A presidential commission is calling today for a new recovery plan for returning veterans. New York advocates say the report's main finding is right on the money: getting injured vets to the right services can make the difference between going home, or ending up in a nursing home or even on the street. At the Center for Independence of the Disabled, Susan Dooha worries that seriously injured veterans returning to New York may not know about available help, even though it might be just down the block.

"Unless veterans are specifically linked with these services, they really are at very high risk of spending their lives in institutions, or on the street, in homeless shelters. The stakes are so high, for these folks and their families."

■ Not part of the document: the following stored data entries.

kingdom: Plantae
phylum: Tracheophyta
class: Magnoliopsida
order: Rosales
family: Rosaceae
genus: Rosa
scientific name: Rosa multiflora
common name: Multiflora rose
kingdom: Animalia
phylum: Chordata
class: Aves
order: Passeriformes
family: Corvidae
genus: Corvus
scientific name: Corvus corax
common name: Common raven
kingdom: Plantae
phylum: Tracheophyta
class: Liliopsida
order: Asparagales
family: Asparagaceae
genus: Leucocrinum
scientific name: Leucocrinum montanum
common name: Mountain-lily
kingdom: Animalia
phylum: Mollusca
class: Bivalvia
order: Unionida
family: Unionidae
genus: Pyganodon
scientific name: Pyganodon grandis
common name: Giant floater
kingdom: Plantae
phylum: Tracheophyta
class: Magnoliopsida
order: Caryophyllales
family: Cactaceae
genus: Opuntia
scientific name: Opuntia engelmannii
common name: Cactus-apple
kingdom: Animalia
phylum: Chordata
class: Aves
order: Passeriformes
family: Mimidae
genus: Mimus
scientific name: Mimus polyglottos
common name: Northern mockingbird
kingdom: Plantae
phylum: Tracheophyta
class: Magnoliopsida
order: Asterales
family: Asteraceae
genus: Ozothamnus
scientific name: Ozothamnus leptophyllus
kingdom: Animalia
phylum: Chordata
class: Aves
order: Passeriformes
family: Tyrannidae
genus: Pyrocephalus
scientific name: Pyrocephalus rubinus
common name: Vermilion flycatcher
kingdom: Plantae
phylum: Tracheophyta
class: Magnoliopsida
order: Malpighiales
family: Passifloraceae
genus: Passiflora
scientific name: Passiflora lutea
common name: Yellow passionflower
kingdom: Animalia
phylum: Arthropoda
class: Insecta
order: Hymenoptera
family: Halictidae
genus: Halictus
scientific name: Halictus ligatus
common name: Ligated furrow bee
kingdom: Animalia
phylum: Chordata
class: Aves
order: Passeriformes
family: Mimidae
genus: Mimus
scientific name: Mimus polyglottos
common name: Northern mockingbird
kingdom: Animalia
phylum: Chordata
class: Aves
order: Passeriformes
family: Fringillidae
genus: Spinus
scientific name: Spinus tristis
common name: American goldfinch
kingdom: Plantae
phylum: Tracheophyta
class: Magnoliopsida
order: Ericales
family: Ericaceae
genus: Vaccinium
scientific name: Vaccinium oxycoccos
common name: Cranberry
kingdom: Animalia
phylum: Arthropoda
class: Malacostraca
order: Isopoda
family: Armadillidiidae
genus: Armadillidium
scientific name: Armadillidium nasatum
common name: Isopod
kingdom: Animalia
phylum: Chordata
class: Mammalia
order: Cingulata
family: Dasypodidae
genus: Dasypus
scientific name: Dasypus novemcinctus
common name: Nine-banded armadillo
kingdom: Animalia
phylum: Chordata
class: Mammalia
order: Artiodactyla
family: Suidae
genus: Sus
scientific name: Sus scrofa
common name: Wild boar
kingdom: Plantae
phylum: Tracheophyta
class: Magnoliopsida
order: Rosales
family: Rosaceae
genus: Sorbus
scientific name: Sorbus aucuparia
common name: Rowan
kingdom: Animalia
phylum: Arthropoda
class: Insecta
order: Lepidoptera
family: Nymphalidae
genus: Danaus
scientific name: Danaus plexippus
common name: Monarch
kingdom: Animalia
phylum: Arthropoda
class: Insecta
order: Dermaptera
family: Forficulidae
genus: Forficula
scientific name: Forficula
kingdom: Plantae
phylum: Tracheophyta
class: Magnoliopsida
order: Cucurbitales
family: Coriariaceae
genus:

The "President's Commission on Care for America's Returning Wounded Warriors" focused on meeting the needs of the seriously injured, so they can get back to military service or civilian life.

New York has been steadily building up services for people with traumatic brain injury and Dooha agrees that the next step, outlined in the report, is to make sure veterans get access to all of those services.

"One of their findings is the problem isn't brick and mortar, it isn't creating more hospitals for people, it's really linking people to the services that are available to them locally."

Traumatic Brain Injury has been called the "signature injury" of the war in Iraq. Dooha has suffered one of those injuries, and emphasizes that with the right kind of help, people have new lives.

"When a loved one comes back from Iraq or Afghanistan with a traumatic brain injury, their biggest wish and the biggest wish of their family, is that they can come home again and be part of the family and be part of the community."

The report is available at www.pccww.gov/docs/Kit/Main_Book_CC%5BJULY26%5D.pdf.